■ Exercise: The data below should be printed in full, exactly, and without any of its images.

■ Record extracts:
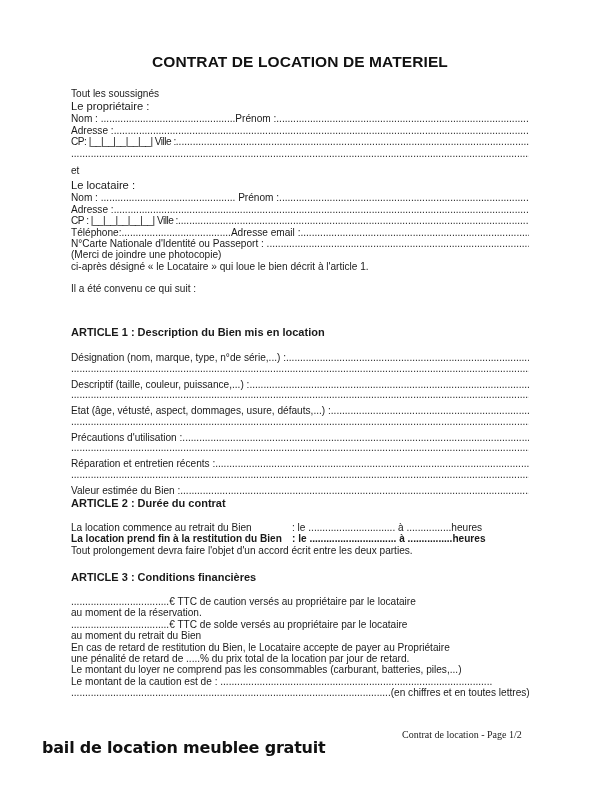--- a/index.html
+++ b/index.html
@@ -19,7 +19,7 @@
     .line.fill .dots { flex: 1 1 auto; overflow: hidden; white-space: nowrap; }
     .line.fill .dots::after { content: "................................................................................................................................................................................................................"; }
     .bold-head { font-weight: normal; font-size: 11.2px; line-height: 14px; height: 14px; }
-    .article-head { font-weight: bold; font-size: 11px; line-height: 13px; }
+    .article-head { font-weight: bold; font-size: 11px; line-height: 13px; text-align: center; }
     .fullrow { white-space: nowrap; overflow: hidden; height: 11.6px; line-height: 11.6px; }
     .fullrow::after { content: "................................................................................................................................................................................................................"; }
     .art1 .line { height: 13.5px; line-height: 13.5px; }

■ Exercise result:
--- a/index.html
+++ b/index.html
@@ -19,7 +19,7 @@
     .line.fill .dots { flex: 1 1 auto; overflow: hidden; white-space: nowrap; }
     .line.fill .dots::after { content: "................................................................................................................................................................................................................"; }
     .bold-head { font-weight: normal; font-size: 11.2px; line-height: 14px; height: 14px; }
-    .article-head { font-weight: bold; font-size: 11px; line-height: 13px; }
+    .article-head { font-weight: bold; font-size: 11px; line-height: 13px; text-align: center; }
     .fullrow { white-space: nowrap; overflow: hidden; height: 11.6px; line-height: 11.6px; }
     .fullrow::after { content: "................................................................................................................................................................................................................"; }
     .art1 .line { height: 13.5px; line-height: 13.5px; }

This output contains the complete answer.